## Tasks to complete
#1 Please write out the part of the sound driver notes from "1.1 Defining Traits" up to and including "shared command opcodes.".
#2 Decide whether each statement agrees with the sound driver notes. Answer yes or no, and quote the deciding words from the notes.
(a) The engine code lives in PRG ROM.
(b) Contra's envelope model is a lookup table with 54 entries.
(c) TMNT is marked as complete in the project.
#3 Answer these questions from the sound driver notes:
(a) Which nibble of a command byte encodes pitch?
(b) How many games in the Konami Pre-VRC family have been decoded?
(c) Which mapper does Gradius use?

## Document passage
----

Throughout this document, concerns are separated into three layers:
- ENGINE — the sound driver code: command interpreter, sequencer loop, envelope processing, channel management. Lives in PRG ROM.
- DATA — music data consumed by the engine: note streams, pointer tables, envelope tables, instrument definitions. Layout varies per game even within the same engine family.
- HARDWARE — the NES APU (2x pulse, triangle, noise, DMC) plus any expansion audio chips on the cartridge. Fixed per mapper/board.
1. Konami Pre-VRC (Maezawa Family)
Our primary target. Two games decoded, architecture well understood.
1.1 Defining Traits
ENGINE: Frame-driven sequencer. One command byte processed per channel per frame when the duration counter expires. Commands encode pitch in the high nibble, duration in the low nibble (0x00-0xBF). Tempo set by DX command (low nibble = frame multiplier). Subroutine calls (FD) and counted/infinite loops (FE) for structure. Volume processing runs every frame on active channels via a flags register.
DATA: Varies significantly per game despite shared command opcodes.
Pointer table format, DX extra byte count, envelope parameters, and
percussion encoding all differ. See extraction/drivers/konami/spec.md
for the CV1 vs Contra comparison table.
HARDWARE: Base APU only (no expansion chips). Mapper 0 (NROM) for CV1, mapper 2 (UxROM) for Contra/Super C. Bank switching affects address resolution but not the engine logic.
1.2 Known Games
| Game | Mapper | DX Bytes (pulse) | Envelope Model | Status in Project |
|---|---|---|---|---|
| Castlevania (1986) | 2 (UxROM) | 2 (inst + fade) | Parametric (fade_start/fade_step) | COMPLETE |
| Contra (1988) | 2 (UxROM) | 3 (config + vol_env + decresc) | Lookup table (54 entries) | IN PROGRESS |
| Super C (1990) | 2 (UxROM) | TBD | Likely lookup table | Partial (9/15) |
| TMNT (1989) | 4 (MMC3) | TBD | TBD | Untested |
| Goonies II (1987) | 2 (UxROM) | TBD | TBD | Untested |
| Gradius (1986) | 0 (NROM) | TBD | TBD | Untested |
| Life Force (1988) | 2 (UxROM) | TBD | TBD | Untested |
1.3 Reuse Patterns
The note/octave/rest/loop command set (0x00-0xBF, C0-CF, E0-E4, FD/FE/FF) is shared across the family. What changes per game:
- DX extra byte count and meaning (envelope parametrization vs table index)

----

## Material shown
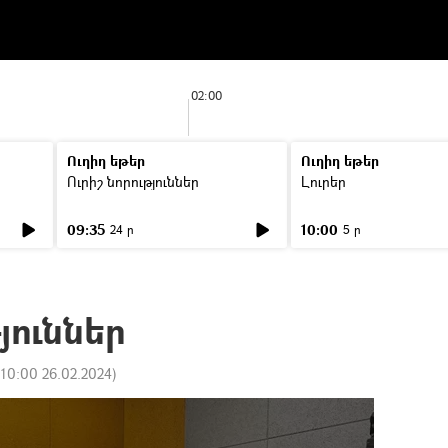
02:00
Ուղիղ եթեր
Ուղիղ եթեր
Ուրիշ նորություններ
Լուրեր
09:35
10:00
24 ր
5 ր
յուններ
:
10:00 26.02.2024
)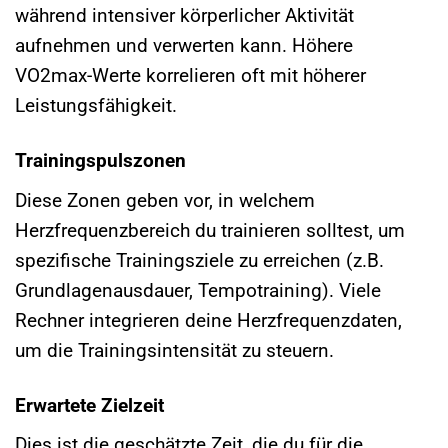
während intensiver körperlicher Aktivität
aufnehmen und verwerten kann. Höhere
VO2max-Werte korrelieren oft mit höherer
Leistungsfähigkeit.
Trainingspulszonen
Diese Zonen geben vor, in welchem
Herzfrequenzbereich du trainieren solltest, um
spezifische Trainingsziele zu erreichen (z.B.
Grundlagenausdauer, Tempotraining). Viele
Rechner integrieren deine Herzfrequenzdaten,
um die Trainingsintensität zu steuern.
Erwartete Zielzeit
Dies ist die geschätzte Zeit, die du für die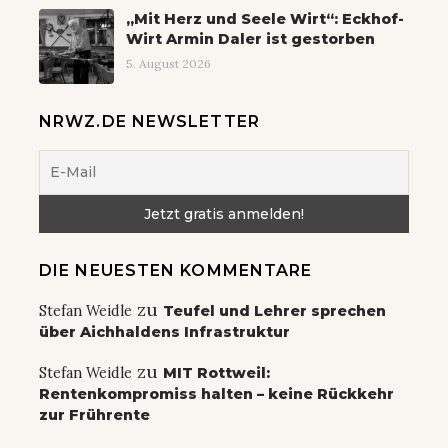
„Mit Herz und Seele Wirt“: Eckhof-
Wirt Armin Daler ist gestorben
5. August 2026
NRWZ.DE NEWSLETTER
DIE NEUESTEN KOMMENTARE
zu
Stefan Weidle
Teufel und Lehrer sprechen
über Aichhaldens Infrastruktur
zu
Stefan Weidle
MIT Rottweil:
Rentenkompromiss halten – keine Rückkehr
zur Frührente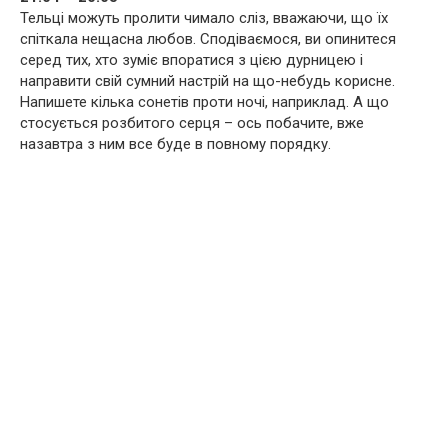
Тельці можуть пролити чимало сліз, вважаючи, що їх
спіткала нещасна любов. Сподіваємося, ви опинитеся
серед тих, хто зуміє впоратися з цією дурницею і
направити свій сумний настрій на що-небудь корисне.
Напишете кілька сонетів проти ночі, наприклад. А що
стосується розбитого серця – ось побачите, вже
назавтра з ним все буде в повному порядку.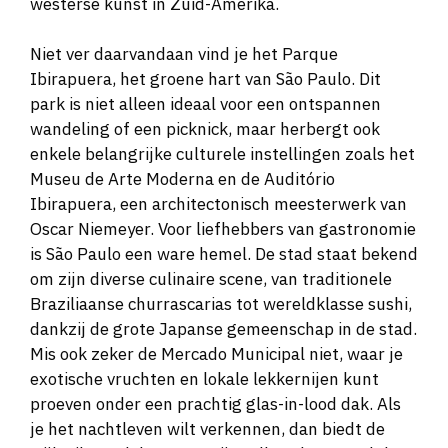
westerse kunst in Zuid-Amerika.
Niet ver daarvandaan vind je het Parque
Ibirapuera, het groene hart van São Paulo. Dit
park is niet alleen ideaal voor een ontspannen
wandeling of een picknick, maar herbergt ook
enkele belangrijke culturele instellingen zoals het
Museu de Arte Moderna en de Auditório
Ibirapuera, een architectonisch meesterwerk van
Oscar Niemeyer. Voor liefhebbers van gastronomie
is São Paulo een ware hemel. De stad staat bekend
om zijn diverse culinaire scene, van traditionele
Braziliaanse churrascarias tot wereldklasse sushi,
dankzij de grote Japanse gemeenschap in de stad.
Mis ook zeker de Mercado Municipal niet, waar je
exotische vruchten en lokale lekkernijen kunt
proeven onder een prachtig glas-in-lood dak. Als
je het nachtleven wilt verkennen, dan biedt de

----

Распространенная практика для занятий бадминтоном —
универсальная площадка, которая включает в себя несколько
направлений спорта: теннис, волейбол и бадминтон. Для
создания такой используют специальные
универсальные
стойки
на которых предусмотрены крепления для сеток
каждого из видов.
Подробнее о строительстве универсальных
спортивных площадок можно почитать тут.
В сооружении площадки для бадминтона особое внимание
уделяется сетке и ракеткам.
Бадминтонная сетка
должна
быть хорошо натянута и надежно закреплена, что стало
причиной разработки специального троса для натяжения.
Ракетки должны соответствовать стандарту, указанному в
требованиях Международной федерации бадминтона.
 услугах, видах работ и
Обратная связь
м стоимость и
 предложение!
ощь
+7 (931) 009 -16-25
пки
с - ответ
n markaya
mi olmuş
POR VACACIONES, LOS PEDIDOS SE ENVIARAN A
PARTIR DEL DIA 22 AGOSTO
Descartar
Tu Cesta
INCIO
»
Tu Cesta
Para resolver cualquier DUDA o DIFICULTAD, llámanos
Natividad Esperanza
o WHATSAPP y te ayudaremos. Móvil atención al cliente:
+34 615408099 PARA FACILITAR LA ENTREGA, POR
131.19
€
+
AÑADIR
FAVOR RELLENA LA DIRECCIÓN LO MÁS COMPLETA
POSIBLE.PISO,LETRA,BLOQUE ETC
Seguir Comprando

----

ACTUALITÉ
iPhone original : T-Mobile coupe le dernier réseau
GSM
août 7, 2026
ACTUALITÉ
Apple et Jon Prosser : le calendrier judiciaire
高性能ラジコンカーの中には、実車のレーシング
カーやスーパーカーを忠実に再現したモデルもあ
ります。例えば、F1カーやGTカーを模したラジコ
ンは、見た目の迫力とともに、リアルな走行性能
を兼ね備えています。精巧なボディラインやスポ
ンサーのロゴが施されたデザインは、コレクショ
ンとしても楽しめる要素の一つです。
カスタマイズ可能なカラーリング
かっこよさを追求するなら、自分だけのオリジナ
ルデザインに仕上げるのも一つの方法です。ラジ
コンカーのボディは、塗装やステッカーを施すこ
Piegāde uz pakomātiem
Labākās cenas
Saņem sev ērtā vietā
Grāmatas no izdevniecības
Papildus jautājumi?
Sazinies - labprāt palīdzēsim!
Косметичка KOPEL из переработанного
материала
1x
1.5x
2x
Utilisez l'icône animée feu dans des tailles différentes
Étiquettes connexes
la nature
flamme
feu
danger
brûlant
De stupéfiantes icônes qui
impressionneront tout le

----

## Exercise answers
#1
1.1 Defining Traits
ENGINE: Frame-driven sequencer. One command byte processed per channel per frame when the duration counter expires. Commands encode pitch in the high nibble, duration in the low nibble (0x00-0xBF). Tempo set by DX command (low nibble = frame multiplier). Subroutine calls (FD) and counted/infinite loops (FE) for structure. Volume processing runs every frame on active channels via a flags register.
DATA: Varies significantly per game despite shared command opcodes.

#2
(a) Yes: "Lives in PRG ROM."
(b) Yes: "Lookup table (54 entries)"
(c) No: "TMNT (1989) | 4 (MMC3) | TBD | TBD | Untested"

#3
(a) The high nibble.
(b) Two.
(c) 0 (NROM).